--- THE INPUT ---

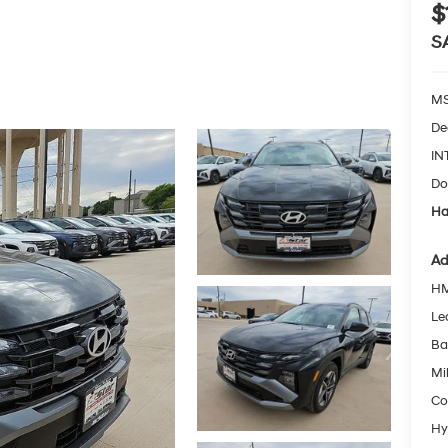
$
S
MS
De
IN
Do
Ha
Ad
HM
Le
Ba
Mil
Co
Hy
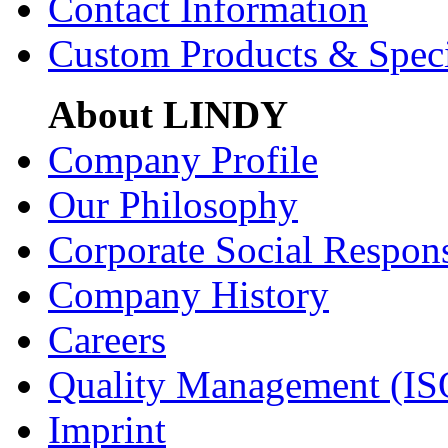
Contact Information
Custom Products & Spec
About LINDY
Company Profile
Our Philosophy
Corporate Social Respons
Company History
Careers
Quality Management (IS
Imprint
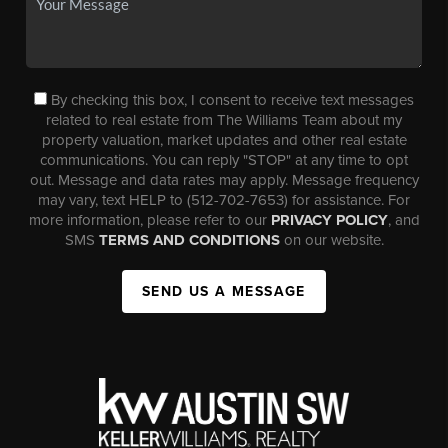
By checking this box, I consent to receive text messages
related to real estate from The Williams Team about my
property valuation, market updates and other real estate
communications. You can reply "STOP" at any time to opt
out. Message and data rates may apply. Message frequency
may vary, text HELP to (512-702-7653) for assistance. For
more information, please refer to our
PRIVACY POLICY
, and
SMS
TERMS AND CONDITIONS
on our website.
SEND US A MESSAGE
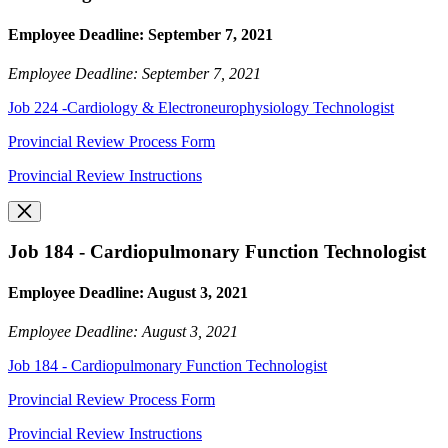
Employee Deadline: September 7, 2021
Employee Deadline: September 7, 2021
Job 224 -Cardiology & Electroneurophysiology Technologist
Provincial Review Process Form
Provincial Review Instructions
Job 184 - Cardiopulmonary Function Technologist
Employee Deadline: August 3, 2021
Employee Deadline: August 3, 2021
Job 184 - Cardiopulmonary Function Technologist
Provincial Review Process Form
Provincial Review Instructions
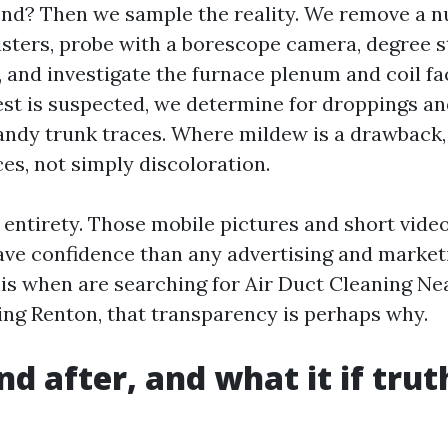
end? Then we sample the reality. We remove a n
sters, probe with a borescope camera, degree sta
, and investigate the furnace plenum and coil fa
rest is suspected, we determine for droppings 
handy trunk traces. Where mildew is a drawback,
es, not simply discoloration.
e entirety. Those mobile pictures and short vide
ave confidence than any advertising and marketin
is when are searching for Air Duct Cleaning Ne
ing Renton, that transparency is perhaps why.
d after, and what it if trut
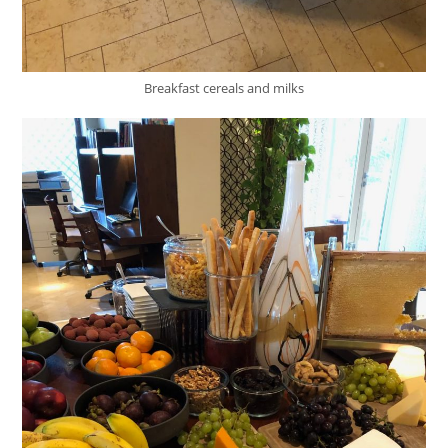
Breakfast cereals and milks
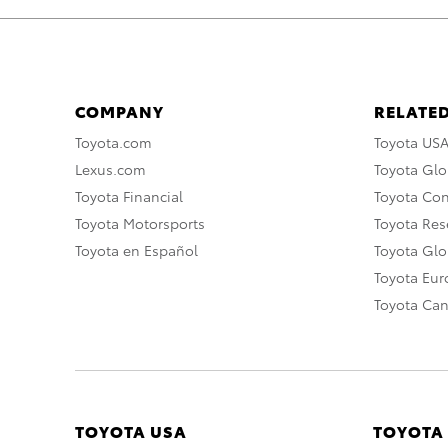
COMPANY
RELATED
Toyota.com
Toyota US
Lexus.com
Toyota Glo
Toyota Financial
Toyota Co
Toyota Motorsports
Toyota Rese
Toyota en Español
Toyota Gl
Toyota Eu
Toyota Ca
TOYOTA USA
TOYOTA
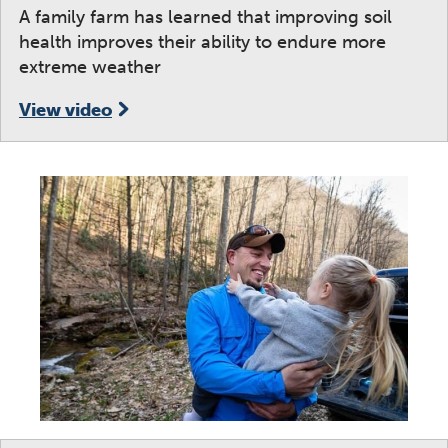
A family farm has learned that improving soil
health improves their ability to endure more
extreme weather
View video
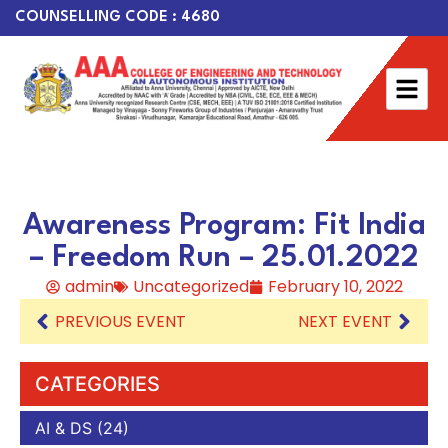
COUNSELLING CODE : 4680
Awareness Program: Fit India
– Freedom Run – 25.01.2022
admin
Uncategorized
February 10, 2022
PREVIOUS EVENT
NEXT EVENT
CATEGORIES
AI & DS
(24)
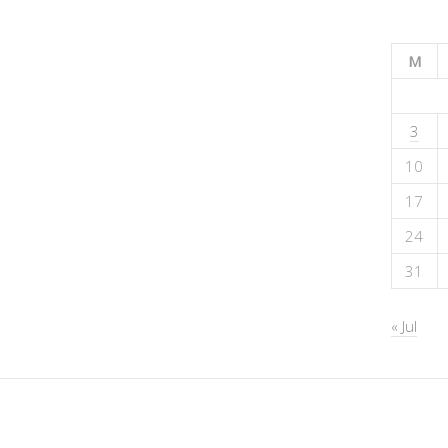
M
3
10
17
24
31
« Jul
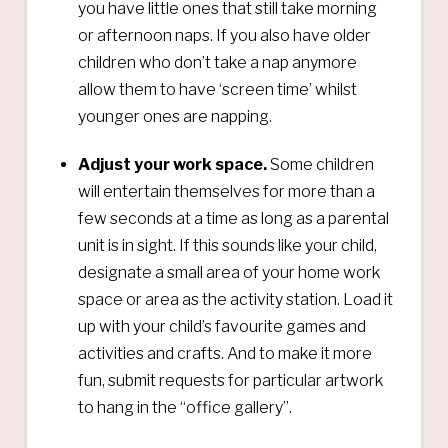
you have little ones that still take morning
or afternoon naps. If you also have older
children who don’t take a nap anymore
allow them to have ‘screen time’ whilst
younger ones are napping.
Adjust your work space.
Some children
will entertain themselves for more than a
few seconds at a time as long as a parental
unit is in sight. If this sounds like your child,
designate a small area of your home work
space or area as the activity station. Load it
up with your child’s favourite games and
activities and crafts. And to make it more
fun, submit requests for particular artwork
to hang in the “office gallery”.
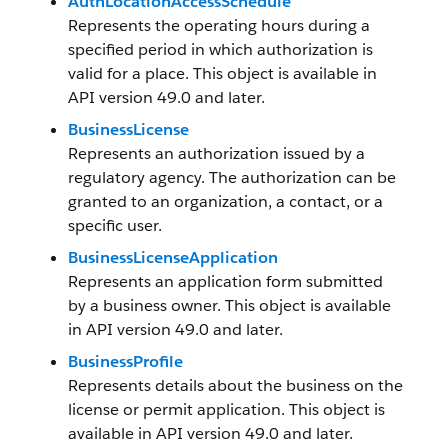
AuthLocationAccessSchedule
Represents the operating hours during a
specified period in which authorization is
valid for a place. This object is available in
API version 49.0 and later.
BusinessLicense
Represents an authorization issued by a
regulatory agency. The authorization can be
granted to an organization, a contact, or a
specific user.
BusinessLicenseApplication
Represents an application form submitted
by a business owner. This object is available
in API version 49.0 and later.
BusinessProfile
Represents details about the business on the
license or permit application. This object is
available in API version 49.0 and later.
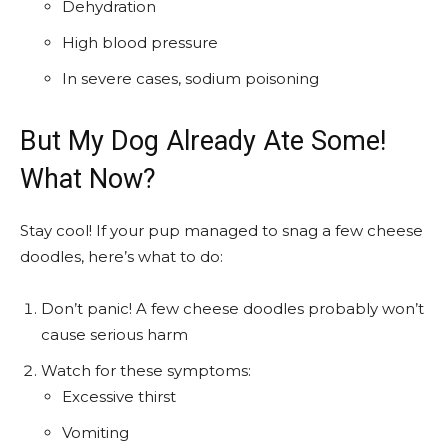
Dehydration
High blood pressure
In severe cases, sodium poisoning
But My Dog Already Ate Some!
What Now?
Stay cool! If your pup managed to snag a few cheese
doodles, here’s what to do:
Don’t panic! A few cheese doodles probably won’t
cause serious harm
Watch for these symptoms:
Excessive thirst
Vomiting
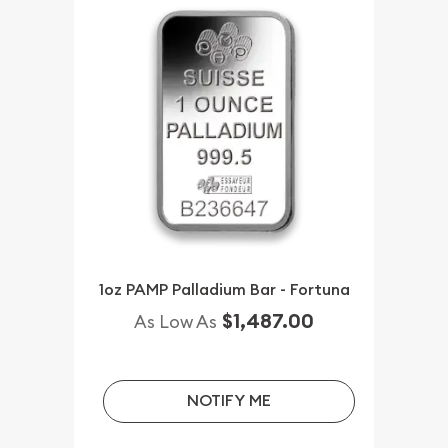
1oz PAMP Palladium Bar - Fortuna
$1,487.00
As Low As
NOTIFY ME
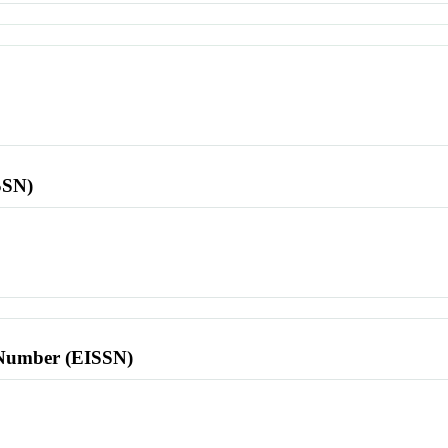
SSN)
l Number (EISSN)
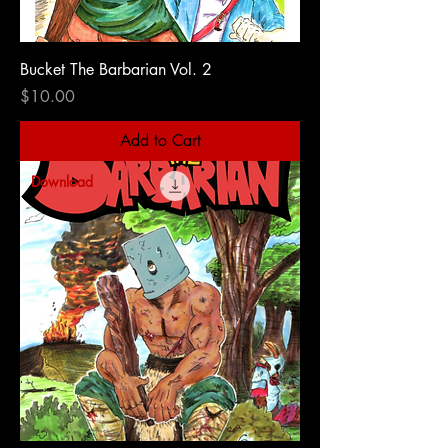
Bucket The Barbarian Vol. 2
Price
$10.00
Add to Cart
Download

--- WHAT YOU ARE ASKED TO DO ---
Lines containing the word "with": copy every one of them from the records above.

--- RESPONSE TO THE EXERCISE ---
sters, probe with a borescope camera, degree sta
up with your child’s favourite games and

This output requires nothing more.